Pediatricians can play a role in educating parents about aspects of child care settings that are critical for promoting healthy physical development. There is a current American Academy of Pediatrics policy statement on quality early care and education that highlights pediatricians' role in promoting access to high-quality environments.46 This statement could be revised to include features of quality environments that promote healthy nutrition and physical activity. These recommendations need to be tailored to the unique attributes of family, friend, and neighbor care, and messages should be crafted to reach caregivers and encourage parent and caregiver communication about these issues. Research suggests that parents, child care center directors, and child care health consultants all believe that health promotion in child care settings can be most effective with the direct involvement of health care professionals.47 Pediatricians and other health professionals clearly have a strong role to play here.
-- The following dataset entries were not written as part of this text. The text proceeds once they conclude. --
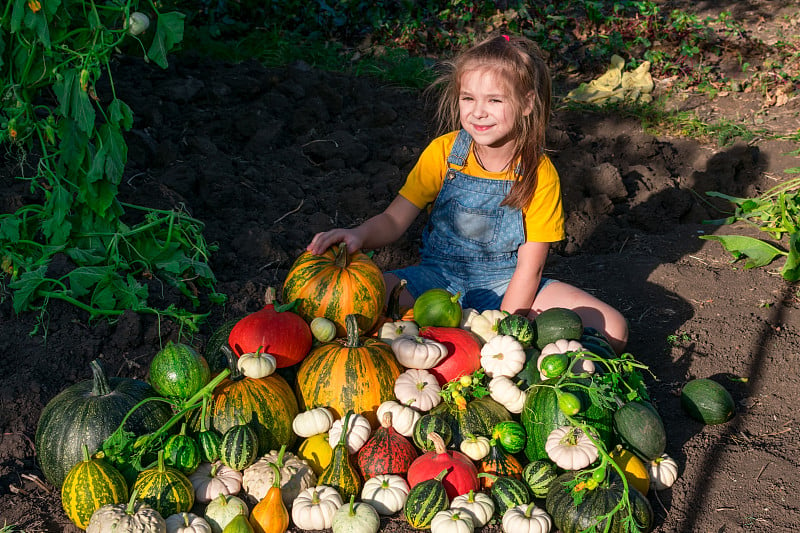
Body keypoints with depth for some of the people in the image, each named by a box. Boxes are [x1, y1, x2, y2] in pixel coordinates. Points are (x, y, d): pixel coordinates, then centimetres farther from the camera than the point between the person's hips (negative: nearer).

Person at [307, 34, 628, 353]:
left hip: (506, 285, 1)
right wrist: (359, 235, -32)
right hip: (439, 277, 0)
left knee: (613, 331, -18)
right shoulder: (443, 153, -8)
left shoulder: (539, 174, -11)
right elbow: (394, 220, -9)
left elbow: (529, 266, -10)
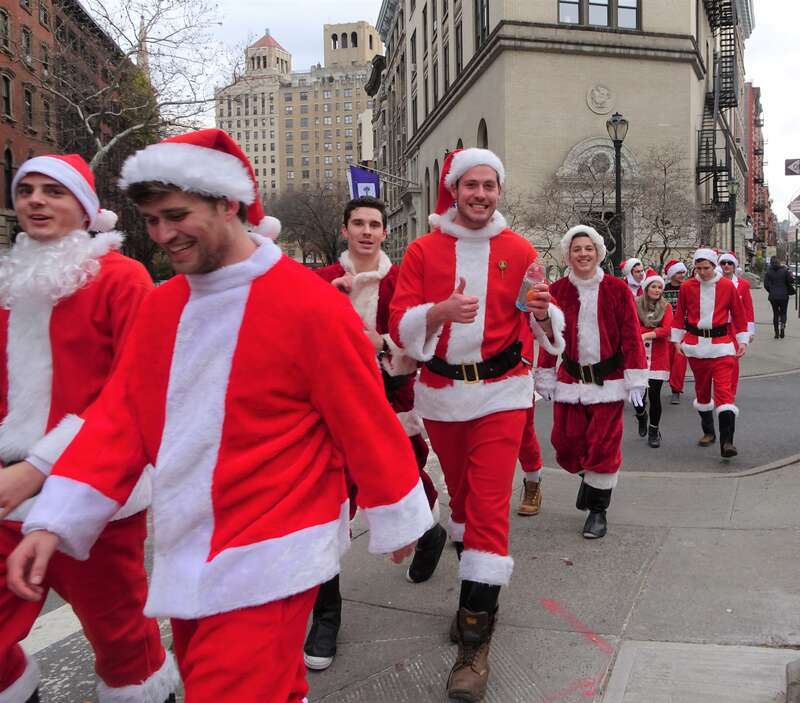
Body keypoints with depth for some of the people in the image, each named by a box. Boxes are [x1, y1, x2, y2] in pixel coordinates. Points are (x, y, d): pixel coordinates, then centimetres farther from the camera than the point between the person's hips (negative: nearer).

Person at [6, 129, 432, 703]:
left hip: (269, 559, -6)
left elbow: (367, 423, -10)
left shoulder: (311, 304, -16)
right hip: (185, 556, 7)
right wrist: (56, 520, -5)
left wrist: (397, 520, -1)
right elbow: (120, 415, 3)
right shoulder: (161, 306, 4)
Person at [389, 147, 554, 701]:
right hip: (441, 392, 2)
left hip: (500, 390, -2)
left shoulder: (519, 251, -1)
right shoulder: (423, 250, -1)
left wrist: (543, 313, -20)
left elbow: (543, 329, 3)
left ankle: (475, 639, -2)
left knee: (489, 503, -9)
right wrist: (439, 312, -28)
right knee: (461, 492, 17)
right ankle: (481, 592, 39)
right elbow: (400, 326, -8)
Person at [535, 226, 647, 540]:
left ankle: (598, 510, 17)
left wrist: (635, 379, -7)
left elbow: (631, 335, -3)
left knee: (604, 445, 0)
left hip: (608, 381, -2)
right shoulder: (557, 291, 2)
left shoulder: (617, 289, -3)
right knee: (566, 443, 3)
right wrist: (546, 376, 6)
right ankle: (588, 476, 37)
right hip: (570, 379, 2)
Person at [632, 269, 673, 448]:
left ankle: (653, 431, 17)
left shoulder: (666, 307, 4)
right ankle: (642, 416, 32)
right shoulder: (636, 304, 1)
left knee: (655, 395, -1)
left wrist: (645, 335, -19)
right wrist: (656, 332, -16)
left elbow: (666, 330, -9)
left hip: (658, 356, 1)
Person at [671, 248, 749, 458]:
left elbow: (739, 315, 7)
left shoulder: (728, 286, 0)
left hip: (721, 344, -2)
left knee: (724, 390, -12)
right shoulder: (687, 287, 1)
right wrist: (677, 339, 8)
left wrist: (743, 341, 5)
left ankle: (726, 441, -16)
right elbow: (679, 314, 11)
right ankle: (708, 432, 30)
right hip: (696, 345, 2)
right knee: (702, 389, 13)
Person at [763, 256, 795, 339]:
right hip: (783, 296, -1)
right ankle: (782, 325, -18)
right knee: (783, 313, 11)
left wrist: (771, 291, 9)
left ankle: (777, 333, 8)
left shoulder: (768, 272, -4)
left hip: (773, 297, 1)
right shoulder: (784, 271, -6)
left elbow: (766, 285, -6)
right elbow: (790, 282, -3)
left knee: (775, 313, 9)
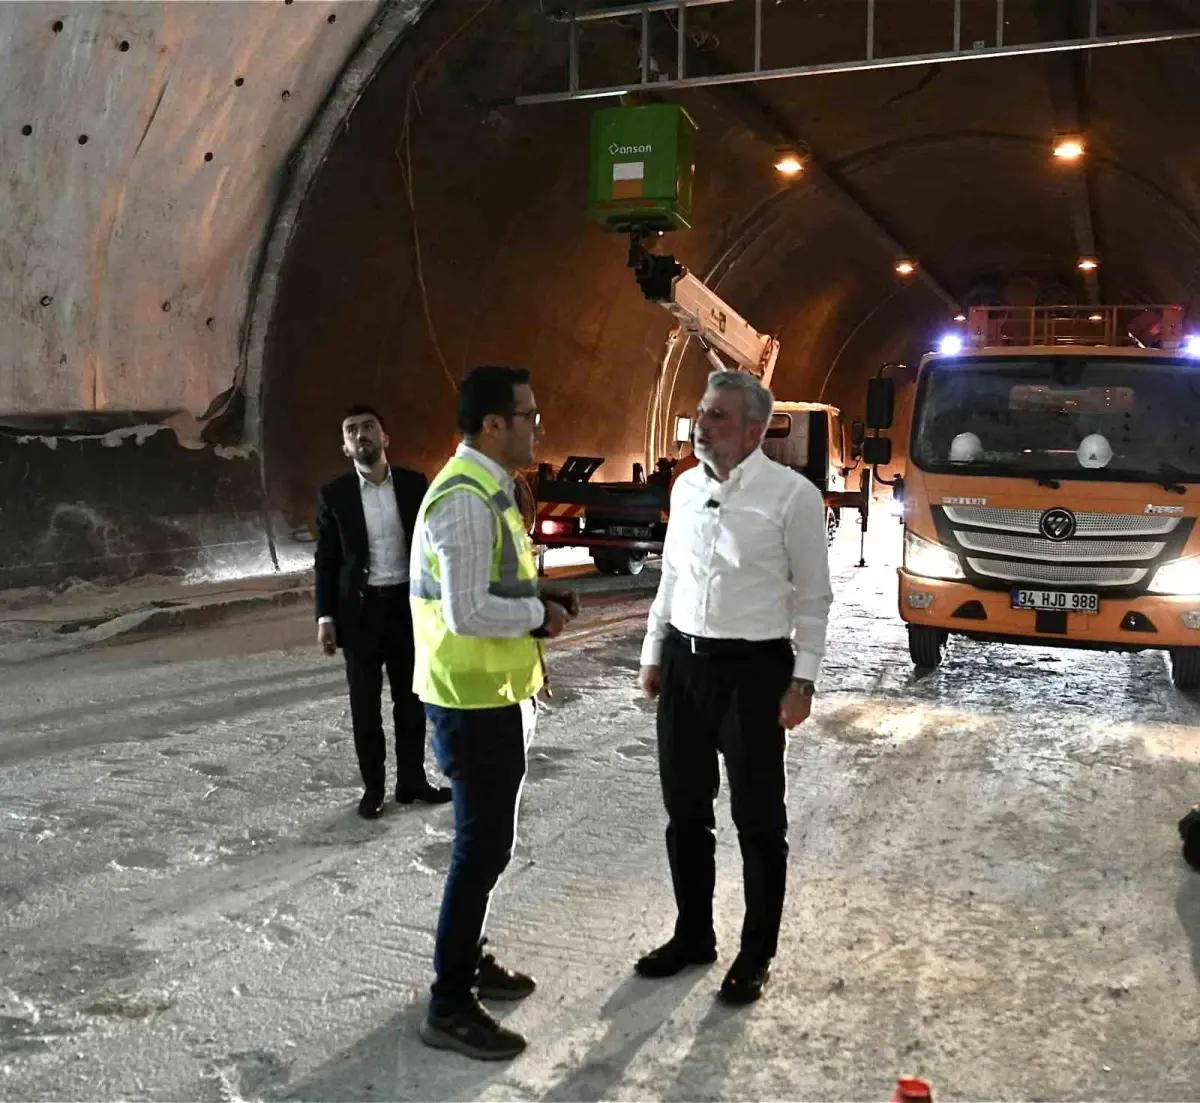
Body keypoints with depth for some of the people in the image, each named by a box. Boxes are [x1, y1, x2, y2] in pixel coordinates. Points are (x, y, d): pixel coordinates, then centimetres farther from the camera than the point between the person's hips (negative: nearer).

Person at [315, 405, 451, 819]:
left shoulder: (414, 484, 0)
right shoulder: (334, 494, -2)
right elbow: (326, 561, 0)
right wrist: (325, 616, -6)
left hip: (408, 603, 1)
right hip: (360, 607, -1)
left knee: (411, 698, 10)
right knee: (365, 703, 7)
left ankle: (412, 780, 23)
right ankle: (372, 787, 19)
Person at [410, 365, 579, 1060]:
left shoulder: (489, 490, 10)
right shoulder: (465, 500, -23)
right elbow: (467, 613, -28)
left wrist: (541, 598, 2)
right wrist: (541, 614, -15)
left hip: (496, 695, 10)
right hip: (476, 702, -10)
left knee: (488, 840, 21)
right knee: (484, 848, -1)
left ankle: (469, 960, 37)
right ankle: (450, 1008, 12)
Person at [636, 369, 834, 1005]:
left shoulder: (791, 495, -11)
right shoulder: (686, 487, 6)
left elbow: (814, 596, -7)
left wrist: (802, 681, -10)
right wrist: (653, 655, 14)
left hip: (754, 667, -5)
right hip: (684, 661, 6)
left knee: (758, 820, 8)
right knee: (685, 810, 15)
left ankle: (756, 954, 26)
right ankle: (692, 935, 35)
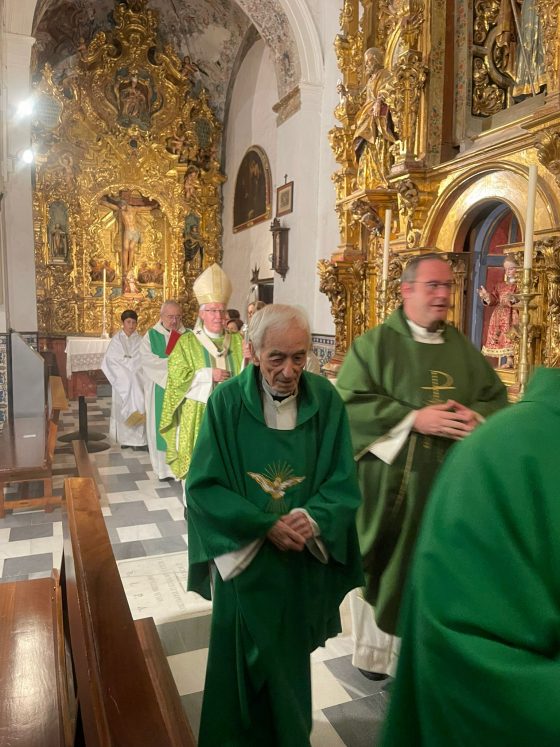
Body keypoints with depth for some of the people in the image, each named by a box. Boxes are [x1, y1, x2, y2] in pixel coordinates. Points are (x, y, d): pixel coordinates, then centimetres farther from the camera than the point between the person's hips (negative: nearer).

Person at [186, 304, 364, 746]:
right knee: (243, 660, 15)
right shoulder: (227, 401, -15)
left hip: (304, 561, 2)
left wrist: (313, 521, -23)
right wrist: (266, 525, -20)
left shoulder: (325, 400, -9)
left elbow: (343, 481, -6)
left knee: (290, 659, 21)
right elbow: (204, 485, -13)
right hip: (244, 557, -1)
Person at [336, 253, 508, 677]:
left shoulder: (462, 347, 10)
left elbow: (497, 397, 12)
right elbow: (349, 402, -13)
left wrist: (477, 417, -11)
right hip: (392, 482, -4)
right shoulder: (375, 343, -5)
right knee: (388, 564, 8)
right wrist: (413, 418, -20)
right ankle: (378, 646, 29)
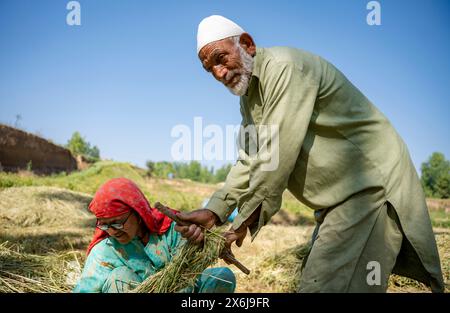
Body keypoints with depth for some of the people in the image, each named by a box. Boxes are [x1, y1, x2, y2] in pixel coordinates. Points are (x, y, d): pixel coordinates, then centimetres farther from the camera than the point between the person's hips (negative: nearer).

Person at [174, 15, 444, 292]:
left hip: (372, 185, -10)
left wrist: (245, 220, -14)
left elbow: (277, 157, -25)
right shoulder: (249, 97, 11)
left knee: (324, 285, -14)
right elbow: (249, 161, 6)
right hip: (340, 197, 10)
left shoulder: (284, 66, -20)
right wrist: (215, 212, -9)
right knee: (317, 278, 20)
This study makes several contributions to the emerging literature on the influence of child care, one of the most significant and protracted experiences of a child's early life, on children's physical development and points to new targets for intervention. Future research can help us understand the specific influences of these environments, particularly in family, friend, and neighbor care. Although highly prevalent among young children, relatively little is known about this type of care because it is unlicensed and unregulated. The more we understand about the influences of child care on children's obesity, the more effective targeted interventions in the prevention of obesity will be. Child care settings offer an almost ubiquitous opportunity for policy and program intervention to address children's adiposity in the early years when significant change in developmental trajectories may still be possible.
This work was supported by a grant from the Robert Wood Johnson Foundation.
We thank Yingying Zhou for editorial and data assistance.
- Accepted December 12, 2007.
- Address correspondence to Erin J. Maher, PhD, Casey Family Programs, 1300 Dexter Ave N, Third Floor, Seattle, WA 98109. E-mail:
The authors have indicated they have no financial relationships relevant to this article to disclose.
What's Known on This Subject
Few studies have examined the influence of child care on obesity, and none have used a nationally representative sample with direct assessments of children's weight with detailed child care categories aligned with those used in the early care and education field.
What This Study Adds
This study makes several contributions to the emerging literature on the influence of child care (one of the most significant and protracted experiences of a child's early life) on children's physical development and points to new targets for intervention.